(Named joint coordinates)
== Segment start ==

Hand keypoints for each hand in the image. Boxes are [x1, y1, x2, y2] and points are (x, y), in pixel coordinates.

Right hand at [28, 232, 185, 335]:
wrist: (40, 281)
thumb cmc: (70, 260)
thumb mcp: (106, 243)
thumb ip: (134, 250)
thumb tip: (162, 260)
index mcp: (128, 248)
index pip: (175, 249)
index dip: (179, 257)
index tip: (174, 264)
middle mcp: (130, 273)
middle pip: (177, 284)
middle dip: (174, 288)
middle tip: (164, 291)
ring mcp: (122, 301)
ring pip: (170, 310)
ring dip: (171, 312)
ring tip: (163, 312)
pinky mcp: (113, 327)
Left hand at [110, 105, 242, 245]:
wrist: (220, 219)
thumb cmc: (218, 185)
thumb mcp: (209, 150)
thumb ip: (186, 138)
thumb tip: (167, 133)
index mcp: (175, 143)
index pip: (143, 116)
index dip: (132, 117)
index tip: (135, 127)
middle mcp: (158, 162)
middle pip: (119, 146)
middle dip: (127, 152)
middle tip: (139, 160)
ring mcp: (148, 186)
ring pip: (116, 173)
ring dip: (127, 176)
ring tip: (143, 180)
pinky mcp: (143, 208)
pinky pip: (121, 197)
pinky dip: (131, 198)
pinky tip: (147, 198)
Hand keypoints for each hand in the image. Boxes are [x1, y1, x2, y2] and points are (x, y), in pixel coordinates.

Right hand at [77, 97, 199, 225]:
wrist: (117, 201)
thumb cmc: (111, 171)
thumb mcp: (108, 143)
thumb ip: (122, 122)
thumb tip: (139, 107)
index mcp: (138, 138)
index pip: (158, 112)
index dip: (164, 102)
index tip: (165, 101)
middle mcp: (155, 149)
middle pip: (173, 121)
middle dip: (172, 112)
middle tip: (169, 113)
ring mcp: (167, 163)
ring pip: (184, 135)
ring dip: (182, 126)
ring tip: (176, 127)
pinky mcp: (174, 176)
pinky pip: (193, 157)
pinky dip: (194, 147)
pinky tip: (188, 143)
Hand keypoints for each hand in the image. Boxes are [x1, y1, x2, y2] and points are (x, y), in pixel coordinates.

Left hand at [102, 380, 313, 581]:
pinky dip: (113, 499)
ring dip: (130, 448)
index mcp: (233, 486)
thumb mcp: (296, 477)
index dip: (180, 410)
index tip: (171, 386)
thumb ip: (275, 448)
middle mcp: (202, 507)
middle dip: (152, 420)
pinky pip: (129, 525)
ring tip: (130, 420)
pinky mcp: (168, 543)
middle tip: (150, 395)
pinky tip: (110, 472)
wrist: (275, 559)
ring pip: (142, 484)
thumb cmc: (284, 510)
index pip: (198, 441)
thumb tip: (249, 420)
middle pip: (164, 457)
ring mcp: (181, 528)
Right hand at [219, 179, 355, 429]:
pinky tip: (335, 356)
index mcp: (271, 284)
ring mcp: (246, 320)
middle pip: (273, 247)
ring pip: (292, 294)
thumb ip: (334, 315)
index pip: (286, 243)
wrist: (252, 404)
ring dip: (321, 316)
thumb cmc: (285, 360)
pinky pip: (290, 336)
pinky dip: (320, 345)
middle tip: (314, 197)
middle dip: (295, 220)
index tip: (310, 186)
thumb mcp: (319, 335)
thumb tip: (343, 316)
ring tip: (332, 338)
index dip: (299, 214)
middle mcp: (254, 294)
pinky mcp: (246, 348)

== Segment end ==
== Segment start ==

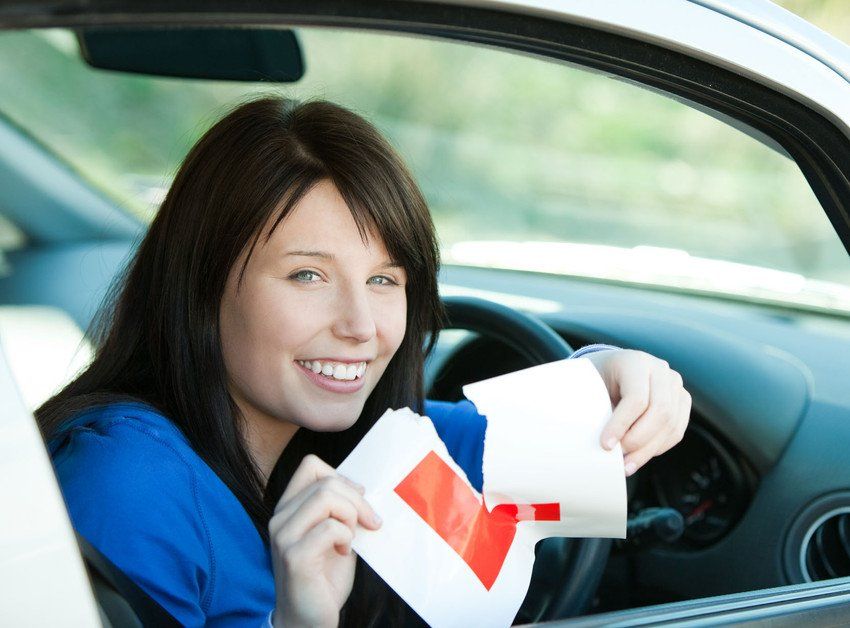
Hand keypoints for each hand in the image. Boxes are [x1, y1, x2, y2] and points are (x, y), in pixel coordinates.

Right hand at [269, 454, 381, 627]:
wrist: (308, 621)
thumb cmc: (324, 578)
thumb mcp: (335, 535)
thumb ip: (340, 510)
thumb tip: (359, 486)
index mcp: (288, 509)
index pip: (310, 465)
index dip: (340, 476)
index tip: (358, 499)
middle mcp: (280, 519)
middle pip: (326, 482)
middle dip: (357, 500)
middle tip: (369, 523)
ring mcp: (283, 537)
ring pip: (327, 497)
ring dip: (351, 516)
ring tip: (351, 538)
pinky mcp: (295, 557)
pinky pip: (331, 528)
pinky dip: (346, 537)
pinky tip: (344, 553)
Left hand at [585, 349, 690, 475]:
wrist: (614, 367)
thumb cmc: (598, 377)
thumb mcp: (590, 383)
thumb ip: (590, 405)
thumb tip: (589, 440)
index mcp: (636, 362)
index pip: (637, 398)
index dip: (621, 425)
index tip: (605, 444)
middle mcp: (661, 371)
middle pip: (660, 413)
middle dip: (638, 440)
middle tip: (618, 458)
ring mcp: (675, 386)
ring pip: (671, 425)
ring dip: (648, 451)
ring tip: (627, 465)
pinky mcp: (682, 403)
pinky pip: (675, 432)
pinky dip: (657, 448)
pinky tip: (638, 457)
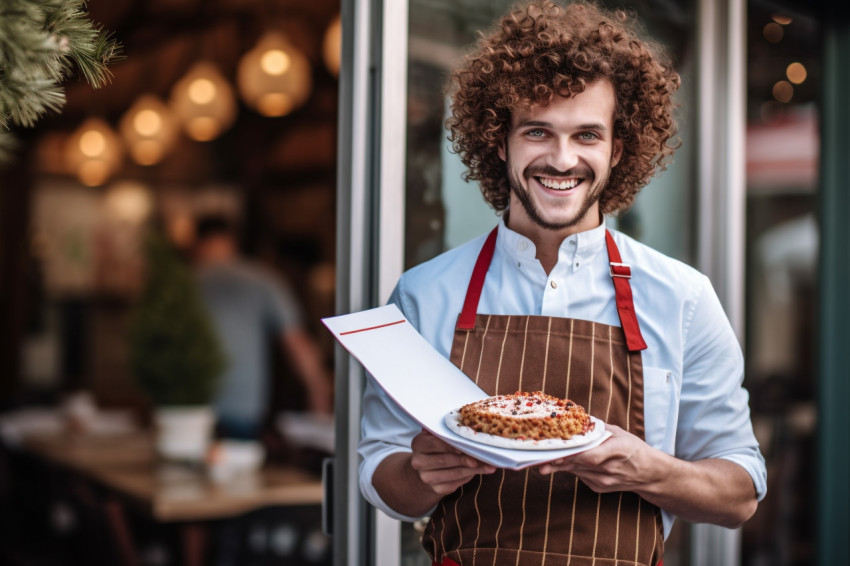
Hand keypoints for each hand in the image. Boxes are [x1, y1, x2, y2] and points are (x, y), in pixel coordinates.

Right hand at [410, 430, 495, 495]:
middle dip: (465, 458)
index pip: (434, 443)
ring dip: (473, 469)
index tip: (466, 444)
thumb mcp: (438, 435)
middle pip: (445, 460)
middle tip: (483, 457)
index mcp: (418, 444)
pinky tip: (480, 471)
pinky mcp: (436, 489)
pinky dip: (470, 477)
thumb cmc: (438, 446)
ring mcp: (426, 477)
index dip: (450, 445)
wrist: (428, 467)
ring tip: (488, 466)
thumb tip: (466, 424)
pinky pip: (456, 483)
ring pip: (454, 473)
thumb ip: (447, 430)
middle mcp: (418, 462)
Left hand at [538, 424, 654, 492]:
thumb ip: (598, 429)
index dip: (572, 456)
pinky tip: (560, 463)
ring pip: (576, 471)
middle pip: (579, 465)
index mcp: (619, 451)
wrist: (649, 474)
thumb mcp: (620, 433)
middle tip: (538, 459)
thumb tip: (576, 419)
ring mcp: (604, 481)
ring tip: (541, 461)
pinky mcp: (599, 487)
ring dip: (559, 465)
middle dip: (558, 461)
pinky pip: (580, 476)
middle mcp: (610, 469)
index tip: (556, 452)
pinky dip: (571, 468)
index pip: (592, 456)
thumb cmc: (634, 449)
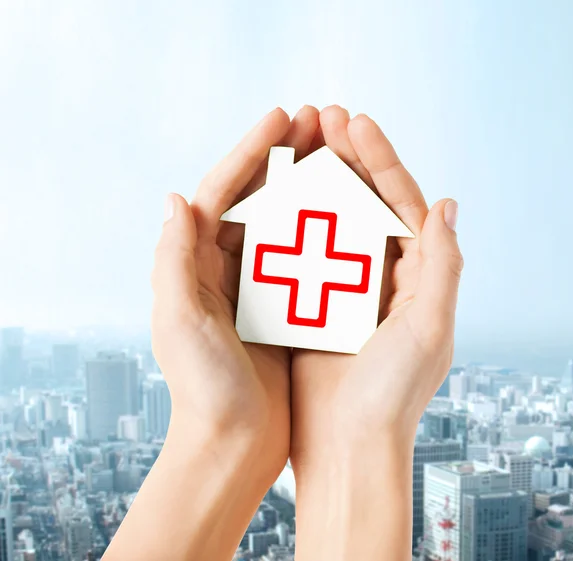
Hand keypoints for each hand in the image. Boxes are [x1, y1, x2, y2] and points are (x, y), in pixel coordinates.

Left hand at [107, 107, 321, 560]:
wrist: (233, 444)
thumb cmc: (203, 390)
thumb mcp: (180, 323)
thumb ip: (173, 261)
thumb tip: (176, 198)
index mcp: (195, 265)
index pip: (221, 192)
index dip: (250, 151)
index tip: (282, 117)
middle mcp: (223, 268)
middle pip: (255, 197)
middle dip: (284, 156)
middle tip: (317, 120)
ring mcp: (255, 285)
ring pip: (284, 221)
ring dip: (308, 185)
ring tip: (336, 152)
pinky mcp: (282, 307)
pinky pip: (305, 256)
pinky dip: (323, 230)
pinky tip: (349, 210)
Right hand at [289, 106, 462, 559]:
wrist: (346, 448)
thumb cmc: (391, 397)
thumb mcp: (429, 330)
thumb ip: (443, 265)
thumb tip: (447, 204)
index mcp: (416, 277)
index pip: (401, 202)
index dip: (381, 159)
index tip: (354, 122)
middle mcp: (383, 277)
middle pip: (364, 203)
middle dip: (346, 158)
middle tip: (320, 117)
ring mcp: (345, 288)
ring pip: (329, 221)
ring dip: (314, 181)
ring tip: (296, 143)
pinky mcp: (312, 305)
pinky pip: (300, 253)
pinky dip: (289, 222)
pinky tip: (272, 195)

== Segment end ==
== Segment start ==

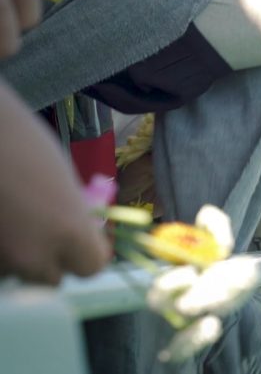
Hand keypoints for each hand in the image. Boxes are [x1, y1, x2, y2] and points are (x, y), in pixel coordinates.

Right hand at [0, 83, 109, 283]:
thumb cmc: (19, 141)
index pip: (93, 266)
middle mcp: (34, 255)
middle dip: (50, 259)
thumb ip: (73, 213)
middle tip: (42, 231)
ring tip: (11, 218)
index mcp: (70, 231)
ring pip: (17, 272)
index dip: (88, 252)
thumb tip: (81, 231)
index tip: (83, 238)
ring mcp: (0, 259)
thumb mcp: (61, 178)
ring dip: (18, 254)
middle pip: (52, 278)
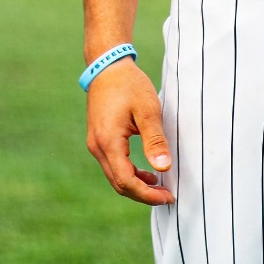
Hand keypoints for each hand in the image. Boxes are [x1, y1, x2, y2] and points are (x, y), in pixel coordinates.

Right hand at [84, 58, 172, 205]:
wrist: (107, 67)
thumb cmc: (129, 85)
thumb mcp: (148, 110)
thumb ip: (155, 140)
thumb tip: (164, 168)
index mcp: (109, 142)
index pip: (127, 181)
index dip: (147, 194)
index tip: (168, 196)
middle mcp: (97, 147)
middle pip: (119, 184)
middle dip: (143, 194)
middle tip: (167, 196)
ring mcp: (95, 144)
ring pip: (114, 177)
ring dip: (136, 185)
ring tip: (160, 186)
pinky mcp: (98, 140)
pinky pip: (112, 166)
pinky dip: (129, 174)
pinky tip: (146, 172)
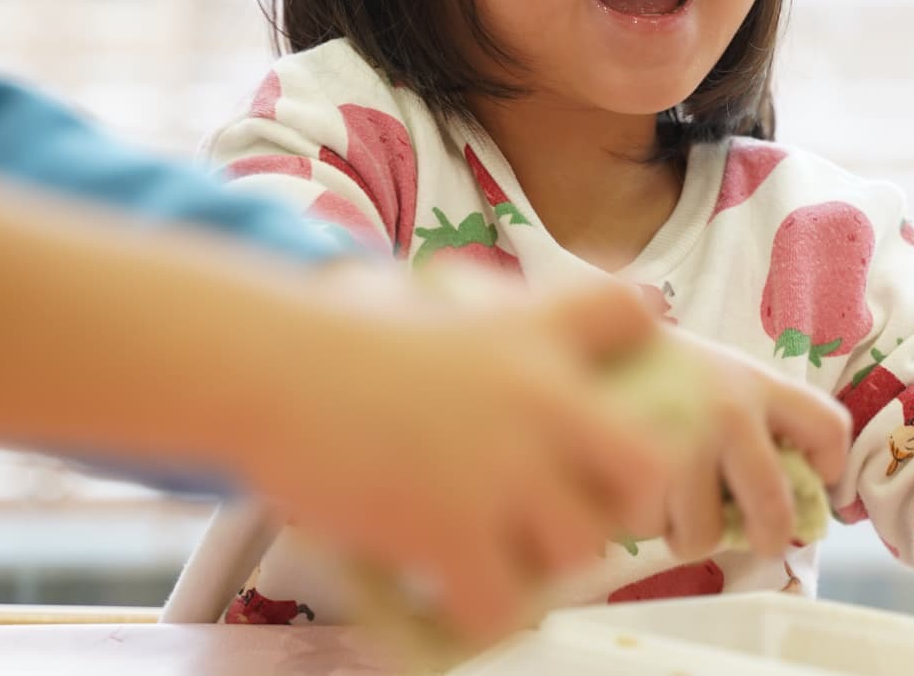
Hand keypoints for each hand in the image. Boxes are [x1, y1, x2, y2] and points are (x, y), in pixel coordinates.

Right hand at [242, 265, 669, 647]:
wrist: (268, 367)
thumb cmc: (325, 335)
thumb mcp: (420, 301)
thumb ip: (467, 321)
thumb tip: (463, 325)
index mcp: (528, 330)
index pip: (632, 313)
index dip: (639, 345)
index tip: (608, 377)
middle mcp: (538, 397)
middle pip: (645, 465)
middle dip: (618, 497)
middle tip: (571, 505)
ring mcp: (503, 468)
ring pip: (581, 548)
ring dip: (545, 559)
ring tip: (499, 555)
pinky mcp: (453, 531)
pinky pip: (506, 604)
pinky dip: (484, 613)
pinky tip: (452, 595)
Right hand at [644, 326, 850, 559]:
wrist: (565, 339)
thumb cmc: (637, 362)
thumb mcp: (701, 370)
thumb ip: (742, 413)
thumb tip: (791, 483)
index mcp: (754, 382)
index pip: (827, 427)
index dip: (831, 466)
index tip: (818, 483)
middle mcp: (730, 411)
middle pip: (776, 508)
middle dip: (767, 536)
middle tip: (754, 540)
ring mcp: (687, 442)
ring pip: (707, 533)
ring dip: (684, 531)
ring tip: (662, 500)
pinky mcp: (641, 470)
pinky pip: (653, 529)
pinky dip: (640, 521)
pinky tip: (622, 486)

== Segment end ==

**PROBLEM STATEMENT:**
Taking the entries above, print exactly the lines starting at the line with "thumb tip: (176, 198)" and ending at the line with "thumb cmc: (391, 397)", both included.

**RESPONSE TO THIS TASK:**
thumb tip: (176, 198)
index mcp: (195, 265)
index pip: (221, 192)
index dip: (250, 151)
index tip: (282, 117)
middle mcp: (223, 268)
middle pip: (255, 197)
middle dip: (284, 156)
middle tip: (317, 120)
ring mcp: (255, 285)
ring pip: (284, 221)
ring dip: (308, 185)
ring tip: (336, 152)
pinky mcp: (282, 307)
pinky pip: (305, 256)
pinky dip: (323, 230)
pinky tip: (349, 210)
Right hand at [289, 106, 462, 559]:
wrist: (346, 448)
thumb cmc: (391, 397)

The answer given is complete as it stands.